I have the very best of reasons for believing in the power of the personal touch in Christian work, especially as it may be used in the winning of others to Christ.

My boyhood's home was in the city of Richmond, in the State of Indiana, my mother was a devout member of the Methodist Episcopal Church, and in the first years of my life in company with my father and the other children of the household, I attended the church of my mother. When she was just a little more than thirty-five years of age she was called home. My father in his youth had been trained as a Presbyterian; many of his ancestors having belonged to that denomination; therefore it was quite natural that he should return to the Church of his fathers when my mother had gone home.

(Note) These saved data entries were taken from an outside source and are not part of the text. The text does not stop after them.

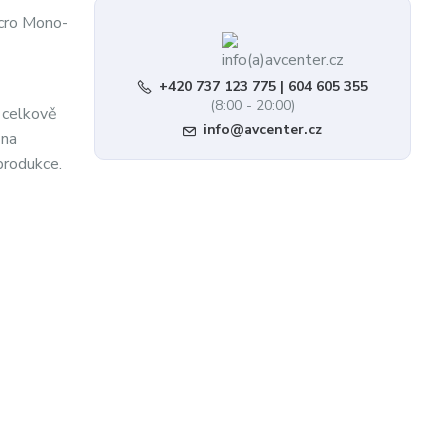
icro Mono-
+420 737 123 775 | 604 605 355
(8:00 - 20:00)
a celkově
info@avcenter.cz
 na
produkce.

It was thus I became a member of the Presbyterian Church, and my Church training as a boy after fifteen years of age was in that denomination. Because of this special interest in both the Church of my father and my mother, I attended two Sunday Schools. In the morning I was in a class in the Presbyterian school and in the afternoon was a member of a class in the Grace Methodist Sunday School, my teacher in the afternoon school being Mrs C.C. Binckley, a godly woman, the wife of Senator Binckley of Indiana, through all her life from girlhood, a devout follower of Christ and a faithful teacher in the Sunday School. Not so very long ago I heard that she was still teaching in the same school, and I am sure, as in the olden days, winning boys to Christ.